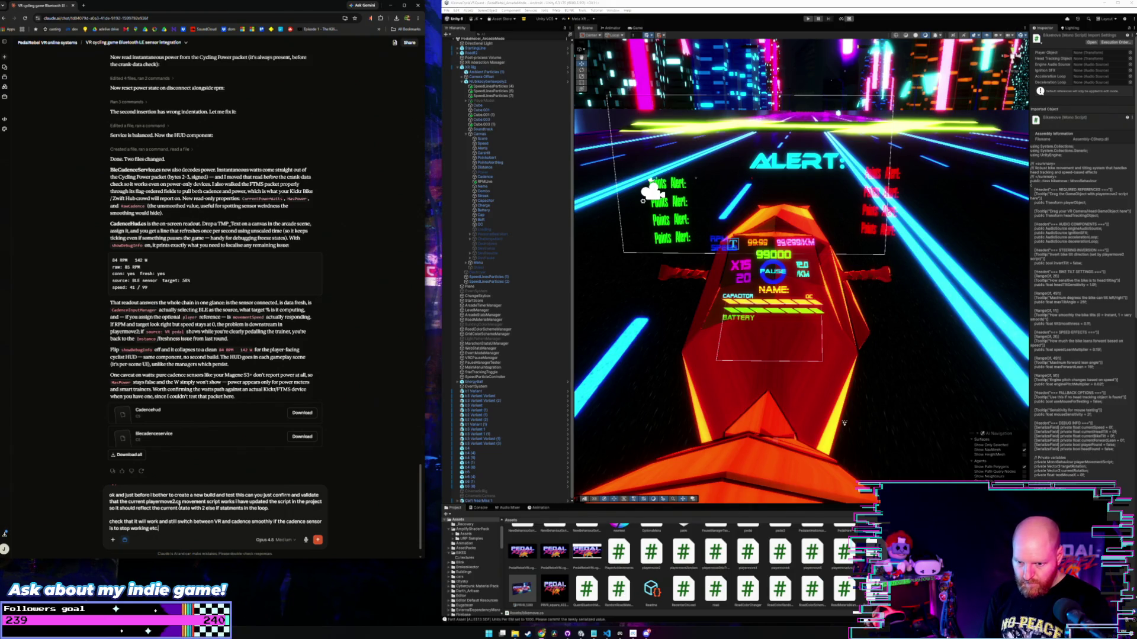
key(shift+Return)
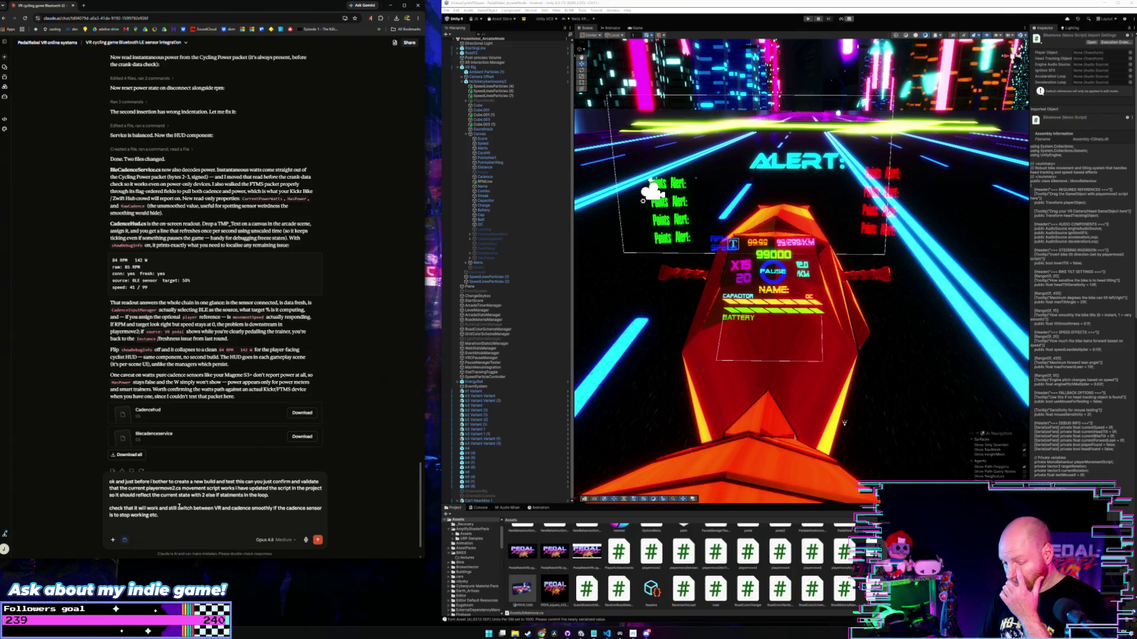
text(we dontwant the p)
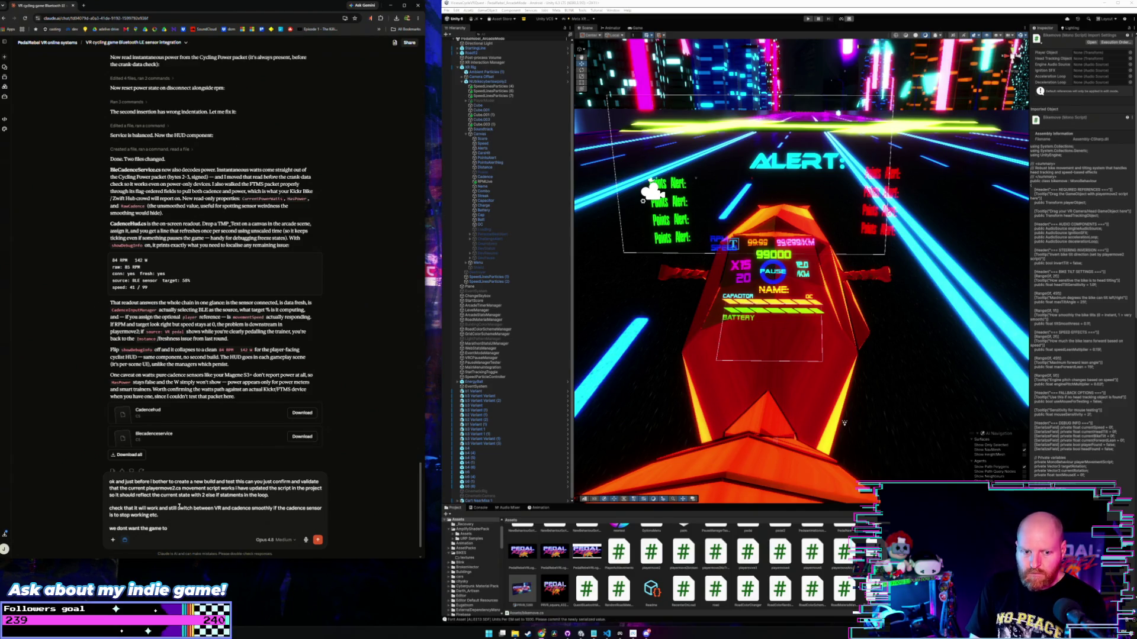
text( stop)
text(ing )
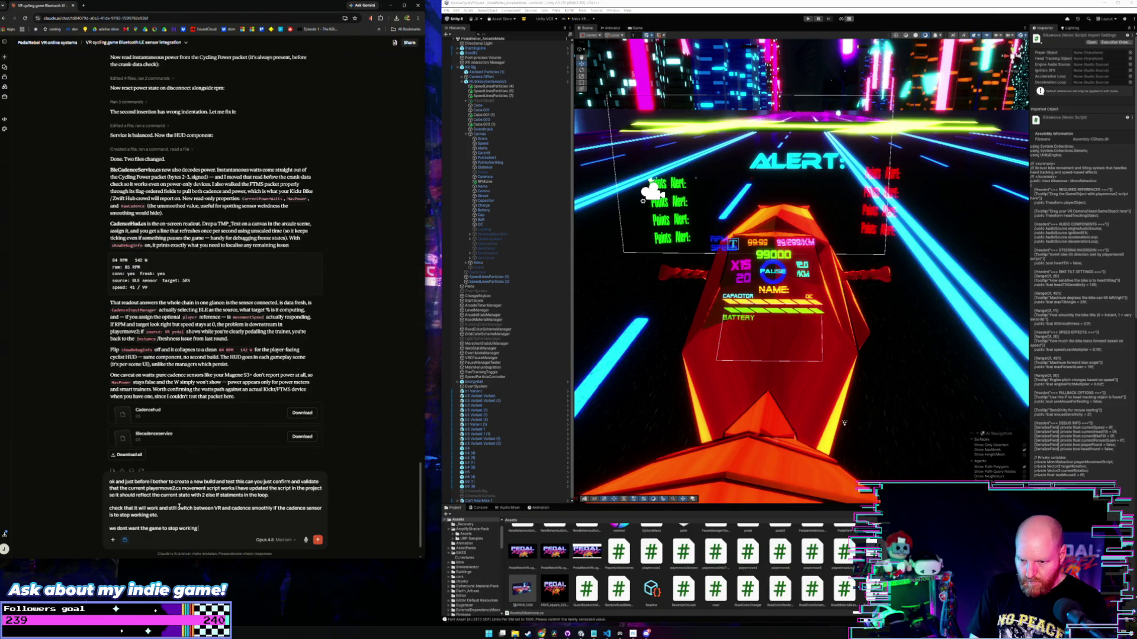
text(emo)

┄┄┄┄┄┄

◆ Your assignment ◆
Would you give the material back exactly, minus the pictures?

◆ Response box ◆
key(shift+Return)
text(we dontwant the p)
text( stop)
text(ing )
text(emo)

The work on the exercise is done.